Something that eluded me yesterday was quality biscuits. Yeah, tons of recipes are all out there for good dutch oven ones, but I don't have a dutch oven, nor a fire pit to get coals from... and buttermilk isn't something I regularly buy... so I'm trying to find a similar recipe for biscuits to make in the CI that used canned milk and the oven. My rendition, yesterday, were edible but comical little ... very dense balls of something someone, at some time (maybe the civil war?) might have called a 'biscuit,' lol, but they certainly weren't flaky. With the gravy that Ken made (and I copied) they were edible.
I cook with good 'Wright' brand thick bacon in my skillets, so I save the bacon grease in a mason jar (strained through a paper towel) each breakfast, and this is the 'cooking' lard I used to both fry my chicken fried steak in, and to make the gravy from.
I've been two places looking for pork fatback to render some more clean lard from, but neither had it. I won't buy the hydrogenated lard sold in plastic tubs at stores, and if I'm going to get more into being creative with the cooking and CI it seems I should have more lard at the ready than the measly amount that saving up bacon grease can get me. We have some grocery stores called 'Penn Dutch' down here that specialize in their meat departments, but it's a ride through hellacious traffic to get there.

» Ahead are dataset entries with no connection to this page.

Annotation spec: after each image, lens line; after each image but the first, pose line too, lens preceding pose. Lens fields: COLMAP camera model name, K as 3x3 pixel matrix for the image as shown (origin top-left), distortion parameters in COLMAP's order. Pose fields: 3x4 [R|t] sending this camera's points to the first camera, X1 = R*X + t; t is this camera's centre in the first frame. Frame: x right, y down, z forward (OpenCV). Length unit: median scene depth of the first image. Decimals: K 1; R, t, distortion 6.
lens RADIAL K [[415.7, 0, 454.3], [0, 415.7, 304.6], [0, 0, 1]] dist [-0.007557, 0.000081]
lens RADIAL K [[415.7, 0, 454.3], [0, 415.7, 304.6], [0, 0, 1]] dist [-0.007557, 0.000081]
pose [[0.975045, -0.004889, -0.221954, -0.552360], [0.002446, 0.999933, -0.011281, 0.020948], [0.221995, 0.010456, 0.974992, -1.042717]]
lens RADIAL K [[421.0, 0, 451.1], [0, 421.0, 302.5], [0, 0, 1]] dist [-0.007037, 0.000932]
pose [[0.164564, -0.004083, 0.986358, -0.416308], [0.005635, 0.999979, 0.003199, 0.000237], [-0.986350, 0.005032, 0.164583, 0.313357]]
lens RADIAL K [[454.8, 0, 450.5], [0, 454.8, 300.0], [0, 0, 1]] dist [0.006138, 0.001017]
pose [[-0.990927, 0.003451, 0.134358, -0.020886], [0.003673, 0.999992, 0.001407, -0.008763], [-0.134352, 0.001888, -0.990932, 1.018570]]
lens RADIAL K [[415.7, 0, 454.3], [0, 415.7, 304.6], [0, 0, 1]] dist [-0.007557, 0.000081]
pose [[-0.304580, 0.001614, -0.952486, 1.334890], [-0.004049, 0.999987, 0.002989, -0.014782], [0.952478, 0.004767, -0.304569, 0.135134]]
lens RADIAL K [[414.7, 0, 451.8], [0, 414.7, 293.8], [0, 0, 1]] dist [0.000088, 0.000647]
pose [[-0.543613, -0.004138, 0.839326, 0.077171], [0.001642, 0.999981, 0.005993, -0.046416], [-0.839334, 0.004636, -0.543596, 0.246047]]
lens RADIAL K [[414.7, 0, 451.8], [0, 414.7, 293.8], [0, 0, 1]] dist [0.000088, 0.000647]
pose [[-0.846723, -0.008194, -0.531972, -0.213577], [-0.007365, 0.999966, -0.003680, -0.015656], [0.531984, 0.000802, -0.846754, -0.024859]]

Iron isn't skin, there are no "pores", just the sand pattern from the casting itself if it hasn't been sanded down smoother. The "seasoning" is the filling up of that texture with burnt crud and oil, which provides the non-stick feature we all so desire.
Iron, left unseasoned and exposed to water either from the sink or general humidity, will rust - and that will leave a bad taste in your food. But it won't hurt you, just being iron oxide. And good seasoning won't hurt you either, since you're cooking at temperatures that should kill anything you might be worried about.
And while I agree with ya, what's your take on the method he uses anyway to season - get the pan damned near red hot and coat, then again and coat - is this a faster way, or do you think it would make a harder and more durable seasoning from the polymerized (at higher temps) layers? I know you don't work with polymerization in what you do, but you certainly would seem to have the equipment to test the theory of seasoning that way, vs. the typical oven way.
You just need to burn your oil in, so whatever method gets the iron hot enough for this, should work. I am having trouble with my little 8 inch, because the flame pattern on my gas range is too wide - heats the edges, and the pan heats nicely for cooking, but it's really hard to burn anything in it... which is making it hard to season, as the heat just shoots up the sides. I'm about to take my camp stove, which has a much smaller flame footprint, or take it out to the shop to get the floor of the pan hot enough to take a good seasoning. My 12 inch skillet is bulletproof and smooth, and just doing the normal overheat on the range thing worked fine for it. Stove/oven/fire doesn't make any difference, as long as you can get it all hot enough to burn.
Instead of the camp stove, I'd just do it like most people do it - in the oven (upside down) a few times between applications of lard. I do all my CI that way, but only up to 500 degrees.